• November 2, 1898, is considered cheerleading’s official start date when the University of Minnesota organized a “yell leader” group of six male students for football games.

  • By 1923, the University of Minnesota allowed women to participate in cheerleading, but female participation did not start to grow significantly until World War II. Popularity among women continued to grow in the latter half of the 20th century, and by the 1970s it was a female-dominated sport.

  • Cheerleading involves a combination of dance, gymnastics, and overall athleticism and has evolved largely in the 1980s and 1990s to what we see today.

  • Teams are found at the recreational, club, and varsity levels.

  • All-Star teams are focused primarily on competition against other cheer teams rather than cheering for another sports team.

  • Organized cheer may be found in three scenarios:

    • Competition

      • Routines are performed and judged based on difficulty and execution of maneuvers.

      • Events typically last 1–2 days.

      • Generally held on spring floors or gymnasium hardwood floors.

    • Performance

      • Participate in pep rallies or engage in sideline cheering and other events, rather than competition.

      • Occur on wide variety of surfaces (e.g., grass or turf, gymnasium hardwood, or cafeteria and multipurpose room flooring that ranges from linoleum to tile and carpet).

    • Practice

      • Regular practices occur at the high school and college levels, similar to that held for other sports teams.

  • Growth of cheerleading

    • In 1995, there were 30,954 cheerleaders on competition squads registered in the National Federation of High Schools database.

    • By 2017, there were 3.82 million cheerleaders over the age of 6 in the United States and 7.5 million participants worldwide.

Glossary of Terms

  • Base: A person in direct contact with the performing surface and supporting another person’s weight.

  • Basket toss: A stunt where bases interlock their hands and launch a flyer who performs a jump and returns to the cradle.

  • Cradle: A dismount from a partner stunt, pyramid, or toss, in which the catch is completed below shoulder height by a base or bases with a top person in a face-up open-pike position.

  • Dismount: Finishing the stunt by releasing top person down to performing surface or cradle.

  • Dive roll: Forward roll where feet leave the ground before hands reach the ground.

  • Drop: Landing on performance surface from an airborne position.

  • Elevator/sponge toss: Stunt in which top person loads into elevator/sponge-loading position and is tossed into air.

  • Extension: Extended stunt in which flyer has both feet in the hands of a base.

  • Flip: When a person is airborne while his or her feet pass over the head.

  • Flyer/top: A person who is not in contact with the performing surface and is being stabilized by another person or who has been tossed into the air.

  • Helicopter: Stunt in which top person is tossed into air in a horizontal position and rotates parallel to the ground in the same motion as a helicopter blade.

  • Inverted: Refers to a body position where the shoulders are below the waist.

  • Middle: A person who is being supported by a base while also supporting a top person.

  • Post: A person on the performing surface who may assist a top person during a stunt or transition.

  • Prep: A stunt in which one or more bases hold a standing top person at approximately shoulder height.

  • Prep level: When a top person’s base of support is at approximately shoulder height.

  • Pyramid: Skill in which a top person is being supported by a middle and base layer person.

  • Quick toss/partner toss: Toss technique where top person begins toss with at least one foot on the ground.

  • Release stunt: A transition from one stunt to another (including loading positions) in which a top person becomes free from all bases, posts, and spotters.

  • Rewind: Skill in which top person starts with both feet on the ground, is tossed into air, and performs a backward or side rotation into a stunt or loading position.

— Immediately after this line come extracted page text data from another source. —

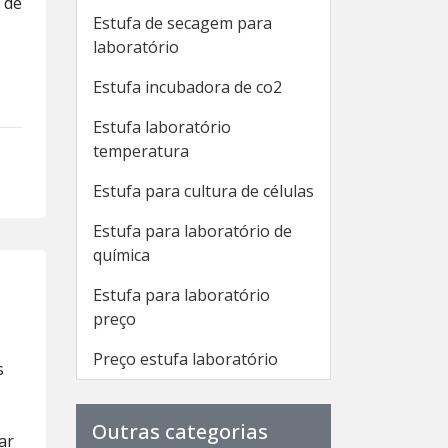
 de
Estufa de secagem para
laboratório
Estufa incubadora de co2
Estufa laboratório
temperatura
Estufa para cultura de células
Estufa para laboratório de
química
Estufa para laboratório
preço
Preço estufa laboratório
s
Outras categorias
ar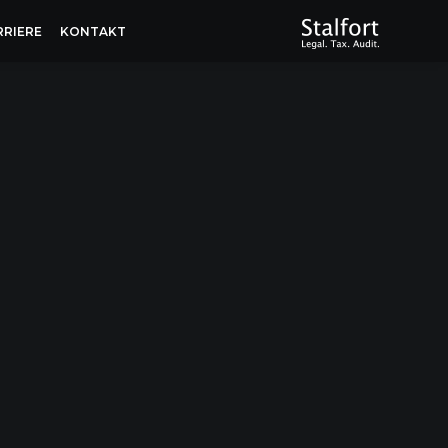
RRIERE
KONTAKT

Flips are limited to one rotation, and twists are not permitted.

  • Spotter: A person who is responsible for assisting or catching top person in a partner stunt or pyramid. This person cannot be in a position of providing primary support for top person but must be in a position to protect the top person coming off of a stunt or pyramid.

  • Stunt/partner stunt: One or more persons supporting one or more top persons off of the ground.

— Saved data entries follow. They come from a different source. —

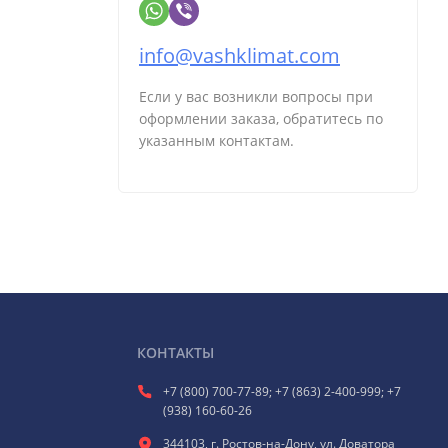
info@vashklimat.com
Если у вас возникли вопросы при
оформлении заказа, обратитесь по
указанным контактам.
КОНТАКТЫ
+7 (800) 700-77-89; +7 (863) 2-400-999; +7
(938) 160-60-26
344103, г. Ростов-на-Дону, ул. Доватора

  • Toss: Release stunt in which the base(s) begin underneath a top person’s foot/feet and execute a throwing motion from below shoulder level to increase the height of the top person, and the top person becomes free from all bases, spotters, posts, or bracers.

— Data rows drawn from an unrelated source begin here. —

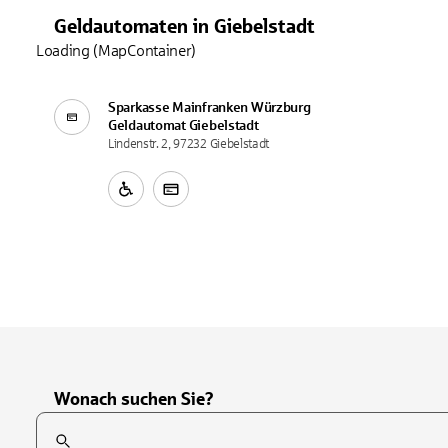
Geldautomaten
in
Giebelstadt
Loading (MapContainer)
Sparkasse Mainfranken Würzburg
Geldautomat
Giebelstadt
Lindenstr. 2, 97232 Giebelstadt
Wonach suchen Sie?
Suchfeld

  • Tumbling: Gymnastic skills that begin and end on the performing surface.

Governing Bodies

  • American Association of Cheerleading Coaches and Administrators (AACCA): Founded in 1987 with a focus on promoting safety and safety education in cheerleading. Merged with USA Cheer in March 2018, and now safety rules and recommendations can be found at

  • US All-Star Federation: Founded in 2003 to promote All-Star–style cheer as a competitive sport; governing body for cheer teams and competitions that are not associated with schools.

  • USA Cheer: Founded in 2007 as the governing body for sport cheering in the United States.

  • National Federation of High School Sports (NFHS): Provides rules for high school cheerleading as it does for other sports.

  • International Cheer Union (ICU): Established in April 2004 and recognized as the world governing body of cheerleading, with over 7.5 million athletes in 70 countries.